La structure d’emploi du temps de chaque période est récurrente (le même schéma chaque semaine) ou personnalisée (semaine par semaine, chaque semaine peut différer), et la structure personnalisée est celle à choisir quand des programmes alternent entre structures au fil du trimestre.
Des types de semaines pour les programmes alternés
Les programmes professionnels et mixtes alternent blocs de théorie et de pratique, et la pratique de planification les modélise comme des types de semaines nommés auxquels les parcours font référence : une semaine de théorie, une semaine d’atelier. La question de planification est de savoir quelles semaines suivent quel modèle et ce que cela fait au décompte de périodes de chaque groupe.
La moitié programmation de ce problème, y compris quoi faire quand l’alternance est irrégulière, est couverte dans semaines mixtes théorie et pratique. Le cycle de planification plus large que ce calendrier ancre est cartographié sur la planification de l’année scolaire.
Questions des planificateurs sur le calendrier
Combien coûte réellement une erreur de calendrier ?
Les cas documentés donnent à réfléchir : au Royaume-Uni, un élève de Year 11 a reçu le mauvais emploi du temps GCSE, a manqué le début d’un examen et a failli en manquer un autre ; un autre établissement a découvert une erreur de couverture d’examen dans la salle d’examen et a dû demander une considération spéciale. Les erreurs de calendrier apparaissent tard, devant les personnes qu’elles pénalisent.
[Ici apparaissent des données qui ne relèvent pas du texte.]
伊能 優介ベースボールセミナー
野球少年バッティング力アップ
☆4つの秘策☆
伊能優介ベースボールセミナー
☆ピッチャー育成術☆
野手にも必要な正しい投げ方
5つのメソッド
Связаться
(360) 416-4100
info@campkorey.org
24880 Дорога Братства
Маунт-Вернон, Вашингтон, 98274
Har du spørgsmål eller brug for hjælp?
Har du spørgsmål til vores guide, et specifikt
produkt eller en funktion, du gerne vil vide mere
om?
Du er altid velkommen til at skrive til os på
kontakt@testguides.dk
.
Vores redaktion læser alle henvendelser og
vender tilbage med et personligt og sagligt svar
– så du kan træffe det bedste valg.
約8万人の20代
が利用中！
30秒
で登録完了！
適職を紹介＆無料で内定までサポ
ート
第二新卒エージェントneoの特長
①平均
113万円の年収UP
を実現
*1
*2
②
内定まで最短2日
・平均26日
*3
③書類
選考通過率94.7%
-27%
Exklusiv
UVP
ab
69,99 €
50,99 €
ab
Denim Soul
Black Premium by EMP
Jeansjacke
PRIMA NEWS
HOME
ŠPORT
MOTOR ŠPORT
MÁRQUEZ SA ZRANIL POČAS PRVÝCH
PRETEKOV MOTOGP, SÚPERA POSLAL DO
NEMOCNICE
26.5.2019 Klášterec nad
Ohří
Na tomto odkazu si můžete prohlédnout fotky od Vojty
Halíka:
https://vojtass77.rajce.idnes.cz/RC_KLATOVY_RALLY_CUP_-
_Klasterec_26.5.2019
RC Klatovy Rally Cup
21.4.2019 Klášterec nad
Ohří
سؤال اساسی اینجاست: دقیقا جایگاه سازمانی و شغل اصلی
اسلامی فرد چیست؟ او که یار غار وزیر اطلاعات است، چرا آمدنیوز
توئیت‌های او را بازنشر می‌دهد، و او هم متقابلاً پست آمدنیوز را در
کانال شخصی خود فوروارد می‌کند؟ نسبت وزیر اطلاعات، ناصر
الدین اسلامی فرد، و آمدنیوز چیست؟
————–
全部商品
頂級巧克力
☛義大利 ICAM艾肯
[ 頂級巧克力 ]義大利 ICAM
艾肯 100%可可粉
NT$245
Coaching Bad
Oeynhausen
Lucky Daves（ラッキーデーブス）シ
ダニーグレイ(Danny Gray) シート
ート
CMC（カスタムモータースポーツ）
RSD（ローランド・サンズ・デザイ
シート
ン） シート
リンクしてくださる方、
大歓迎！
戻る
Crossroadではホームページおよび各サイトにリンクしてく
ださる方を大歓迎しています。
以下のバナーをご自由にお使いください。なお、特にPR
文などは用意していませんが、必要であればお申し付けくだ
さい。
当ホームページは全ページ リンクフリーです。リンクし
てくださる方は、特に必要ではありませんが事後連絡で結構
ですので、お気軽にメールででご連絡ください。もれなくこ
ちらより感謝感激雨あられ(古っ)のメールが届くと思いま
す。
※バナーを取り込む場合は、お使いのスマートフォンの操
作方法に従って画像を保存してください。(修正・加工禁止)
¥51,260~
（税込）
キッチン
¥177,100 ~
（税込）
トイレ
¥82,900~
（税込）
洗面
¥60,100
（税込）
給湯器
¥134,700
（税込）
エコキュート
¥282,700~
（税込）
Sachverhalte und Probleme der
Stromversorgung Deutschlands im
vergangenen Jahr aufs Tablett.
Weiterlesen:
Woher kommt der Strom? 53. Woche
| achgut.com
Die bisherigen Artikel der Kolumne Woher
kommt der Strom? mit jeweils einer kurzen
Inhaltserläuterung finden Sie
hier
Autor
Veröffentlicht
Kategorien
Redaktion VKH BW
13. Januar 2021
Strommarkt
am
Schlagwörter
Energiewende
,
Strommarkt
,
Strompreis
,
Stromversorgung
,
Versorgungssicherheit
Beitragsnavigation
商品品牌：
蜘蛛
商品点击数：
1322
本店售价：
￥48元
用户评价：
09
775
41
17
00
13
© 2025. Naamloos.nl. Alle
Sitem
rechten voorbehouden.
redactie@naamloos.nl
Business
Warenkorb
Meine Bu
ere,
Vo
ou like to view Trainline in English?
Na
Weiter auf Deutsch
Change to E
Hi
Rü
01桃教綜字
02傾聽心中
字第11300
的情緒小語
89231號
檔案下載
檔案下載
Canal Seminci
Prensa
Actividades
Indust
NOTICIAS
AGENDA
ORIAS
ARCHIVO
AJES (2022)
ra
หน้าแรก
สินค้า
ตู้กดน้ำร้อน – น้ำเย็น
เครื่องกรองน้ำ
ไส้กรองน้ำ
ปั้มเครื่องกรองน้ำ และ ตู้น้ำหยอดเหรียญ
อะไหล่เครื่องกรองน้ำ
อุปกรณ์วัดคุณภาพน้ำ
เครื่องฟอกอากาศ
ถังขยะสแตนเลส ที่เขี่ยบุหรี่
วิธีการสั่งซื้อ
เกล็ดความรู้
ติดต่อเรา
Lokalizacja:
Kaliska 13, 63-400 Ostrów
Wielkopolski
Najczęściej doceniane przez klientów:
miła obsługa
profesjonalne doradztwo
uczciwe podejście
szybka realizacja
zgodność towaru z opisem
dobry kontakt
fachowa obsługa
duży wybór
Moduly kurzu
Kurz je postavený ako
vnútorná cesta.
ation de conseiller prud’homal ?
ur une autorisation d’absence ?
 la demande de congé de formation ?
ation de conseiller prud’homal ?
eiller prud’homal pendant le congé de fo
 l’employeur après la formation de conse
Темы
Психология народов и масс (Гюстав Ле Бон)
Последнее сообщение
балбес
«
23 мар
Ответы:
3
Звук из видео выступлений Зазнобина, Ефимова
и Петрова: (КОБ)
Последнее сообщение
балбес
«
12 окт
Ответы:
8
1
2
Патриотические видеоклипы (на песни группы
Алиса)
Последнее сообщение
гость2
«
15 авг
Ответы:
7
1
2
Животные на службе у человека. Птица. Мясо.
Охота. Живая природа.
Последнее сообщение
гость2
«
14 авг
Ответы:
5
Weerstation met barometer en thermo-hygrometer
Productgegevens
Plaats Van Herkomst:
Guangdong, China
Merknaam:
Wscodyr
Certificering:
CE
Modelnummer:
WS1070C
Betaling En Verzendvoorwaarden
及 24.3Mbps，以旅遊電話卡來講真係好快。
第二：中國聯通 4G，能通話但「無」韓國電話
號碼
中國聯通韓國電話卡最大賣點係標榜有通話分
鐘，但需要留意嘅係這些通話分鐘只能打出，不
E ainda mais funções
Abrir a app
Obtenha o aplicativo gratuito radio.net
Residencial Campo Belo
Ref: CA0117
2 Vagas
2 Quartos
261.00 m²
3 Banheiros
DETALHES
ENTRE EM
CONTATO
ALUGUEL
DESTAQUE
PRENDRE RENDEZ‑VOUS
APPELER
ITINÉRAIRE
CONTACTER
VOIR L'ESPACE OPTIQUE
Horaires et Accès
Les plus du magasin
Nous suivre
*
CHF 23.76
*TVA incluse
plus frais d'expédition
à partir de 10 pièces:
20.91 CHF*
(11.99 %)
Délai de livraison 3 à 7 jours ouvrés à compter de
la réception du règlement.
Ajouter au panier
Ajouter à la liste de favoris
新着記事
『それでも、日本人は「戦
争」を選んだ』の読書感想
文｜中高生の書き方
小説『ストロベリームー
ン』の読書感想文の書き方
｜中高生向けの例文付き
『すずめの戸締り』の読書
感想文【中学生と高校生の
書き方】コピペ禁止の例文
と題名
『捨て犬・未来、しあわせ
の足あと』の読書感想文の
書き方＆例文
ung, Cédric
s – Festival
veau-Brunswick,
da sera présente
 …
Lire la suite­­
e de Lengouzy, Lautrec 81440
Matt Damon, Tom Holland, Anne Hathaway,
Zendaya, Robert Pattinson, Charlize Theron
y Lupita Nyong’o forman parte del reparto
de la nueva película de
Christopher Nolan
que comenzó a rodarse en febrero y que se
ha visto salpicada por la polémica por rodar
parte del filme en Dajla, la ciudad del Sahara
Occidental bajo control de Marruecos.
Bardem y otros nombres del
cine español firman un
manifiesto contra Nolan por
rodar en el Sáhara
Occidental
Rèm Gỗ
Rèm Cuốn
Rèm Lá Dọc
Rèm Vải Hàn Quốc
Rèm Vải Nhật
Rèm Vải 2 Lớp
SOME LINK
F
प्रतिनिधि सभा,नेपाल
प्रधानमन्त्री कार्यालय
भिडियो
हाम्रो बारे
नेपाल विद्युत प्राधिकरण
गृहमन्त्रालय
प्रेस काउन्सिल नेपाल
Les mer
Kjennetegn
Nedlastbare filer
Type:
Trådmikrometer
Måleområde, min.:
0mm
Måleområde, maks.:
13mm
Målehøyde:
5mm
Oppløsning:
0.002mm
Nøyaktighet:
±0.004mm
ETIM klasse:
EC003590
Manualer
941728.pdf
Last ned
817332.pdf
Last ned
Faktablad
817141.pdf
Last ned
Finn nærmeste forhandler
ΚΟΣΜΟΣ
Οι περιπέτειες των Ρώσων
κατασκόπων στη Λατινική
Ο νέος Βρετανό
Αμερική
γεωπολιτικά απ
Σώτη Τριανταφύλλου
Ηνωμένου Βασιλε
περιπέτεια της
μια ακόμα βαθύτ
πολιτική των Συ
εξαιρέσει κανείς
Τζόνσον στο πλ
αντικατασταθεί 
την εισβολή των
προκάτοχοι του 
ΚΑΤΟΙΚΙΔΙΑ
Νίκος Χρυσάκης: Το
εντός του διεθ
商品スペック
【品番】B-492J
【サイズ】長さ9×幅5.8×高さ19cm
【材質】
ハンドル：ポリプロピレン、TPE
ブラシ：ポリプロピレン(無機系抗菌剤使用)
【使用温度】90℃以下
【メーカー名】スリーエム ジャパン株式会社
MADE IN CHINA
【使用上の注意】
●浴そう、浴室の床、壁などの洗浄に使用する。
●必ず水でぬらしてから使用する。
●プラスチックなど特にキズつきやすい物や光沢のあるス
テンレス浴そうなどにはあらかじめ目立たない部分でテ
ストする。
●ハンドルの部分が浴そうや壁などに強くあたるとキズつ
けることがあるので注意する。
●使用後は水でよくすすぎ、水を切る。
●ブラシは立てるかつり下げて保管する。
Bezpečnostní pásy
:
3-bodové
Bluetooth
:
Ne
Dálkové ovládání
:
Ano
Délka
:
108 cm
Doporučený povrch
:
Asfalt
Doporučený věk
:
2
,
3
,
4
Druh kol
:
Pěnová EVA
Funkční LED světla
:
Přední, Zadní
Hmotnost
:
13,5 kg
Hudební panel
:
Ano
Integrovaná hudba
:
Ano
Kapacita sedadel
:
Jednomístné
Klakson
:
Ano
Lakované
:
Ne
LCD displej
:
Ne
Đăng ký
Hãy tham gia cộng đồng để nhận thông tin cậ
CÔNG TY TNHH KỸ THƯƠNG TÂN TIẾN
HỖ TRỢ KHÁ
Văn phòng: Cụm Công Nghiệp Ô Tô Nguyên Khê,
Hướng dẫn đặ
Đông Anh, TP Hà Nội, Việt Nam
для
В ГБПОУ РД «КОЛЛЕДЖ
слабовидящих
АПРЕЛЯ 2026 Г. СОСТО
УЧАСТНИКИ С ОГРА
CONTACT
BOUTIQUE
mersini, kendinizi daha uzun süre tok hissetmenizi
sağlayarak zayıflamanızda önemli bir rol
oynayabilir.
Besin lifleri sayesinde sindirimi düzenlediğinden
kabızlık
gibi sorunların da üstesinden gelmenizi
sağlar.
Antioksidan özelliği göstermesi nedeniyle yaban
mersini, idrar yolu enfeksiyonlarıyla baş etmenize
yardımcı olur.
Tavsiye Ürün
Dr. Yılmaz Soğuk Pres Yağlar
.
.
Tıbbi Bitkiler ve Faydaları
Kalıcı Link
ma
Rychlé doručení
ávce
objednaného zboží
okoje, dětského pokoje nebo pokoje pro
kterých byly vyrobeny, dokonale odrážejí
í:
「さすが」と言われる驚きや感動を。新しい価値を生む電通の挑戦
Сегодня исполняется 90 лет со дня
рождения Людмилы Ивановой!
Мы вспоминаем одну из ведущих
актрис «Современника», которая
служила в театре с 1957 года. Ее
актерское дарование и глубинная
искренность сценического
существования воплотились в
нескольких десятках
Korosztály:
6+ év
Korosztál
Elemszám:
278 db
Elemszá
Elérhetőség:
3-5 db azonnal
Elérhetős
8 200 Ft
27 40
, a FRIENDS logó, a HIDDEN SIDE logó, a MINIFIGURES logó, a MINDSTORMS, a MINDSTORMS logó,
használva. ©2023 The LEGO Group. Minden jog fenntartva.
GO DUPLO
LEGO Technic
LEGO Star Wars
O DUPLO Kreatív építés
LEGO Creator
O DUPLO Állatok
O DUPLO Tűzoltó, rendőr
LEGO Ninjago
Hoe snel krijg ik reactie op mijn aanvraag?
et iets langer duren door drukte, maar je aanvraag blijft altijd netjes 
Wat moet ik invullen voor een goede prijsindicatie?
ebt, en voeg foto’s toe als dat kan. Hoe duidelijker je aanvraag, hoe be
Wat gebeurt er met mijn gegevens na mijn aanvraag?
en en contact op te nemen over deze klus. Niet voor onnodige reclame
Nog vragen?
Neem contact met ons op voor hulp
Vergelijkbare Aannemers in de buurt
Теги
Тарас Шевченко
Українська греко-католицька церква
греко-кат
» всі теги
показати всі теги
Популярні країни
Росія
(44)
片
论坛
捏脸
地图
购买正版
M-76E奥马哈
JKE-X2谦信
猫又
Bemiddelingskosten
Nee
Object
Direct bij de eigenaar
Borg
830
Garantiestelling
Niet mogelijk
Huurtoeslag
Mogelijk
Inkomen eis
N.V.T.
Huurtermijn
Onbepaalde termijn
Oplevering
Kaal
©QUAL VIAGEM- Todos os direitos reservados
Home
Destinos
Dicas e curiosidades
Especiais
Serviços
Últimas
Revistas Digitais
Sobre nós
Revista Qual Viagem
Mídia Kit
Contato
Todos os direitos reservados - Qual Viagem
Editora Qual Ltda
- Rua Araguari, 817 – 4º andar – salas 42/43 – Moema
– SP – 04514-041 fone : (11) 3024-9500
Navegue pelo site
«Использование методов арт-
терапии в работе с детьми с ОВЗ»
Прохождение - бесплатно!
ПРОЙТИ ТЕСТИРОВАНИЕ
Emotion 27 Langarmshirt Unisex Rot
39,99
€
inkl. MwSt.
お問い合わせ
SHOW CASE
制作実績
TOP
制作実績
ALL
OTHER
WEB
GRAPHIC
Existe-t-il une date de gel après laquelle le calendrier ne peut plus changer ?
Pas littéralement. La pratique documentée est la validation par étapes : le calendrier va à la direction pour accord avant le début de la construction, et les changements ultérieurs sont acceptés mais coûtent du retravail, jusqu’à une réécriture partielle. Le jalon est l’accord, pas un gel technique.
Comment s’insèrent les rentrées échelonnées ou d’intégration ?
Elles sont permises (dans le cadre anglais documenté) à condition que les élèves qui commencent plus tard reçoivent tout de même une éducation complète sur l’année. Modélisez-les comme une nuance de présence sur des dates réelles, et vérifiez séparément les décomptes de semaines des groupes concernés.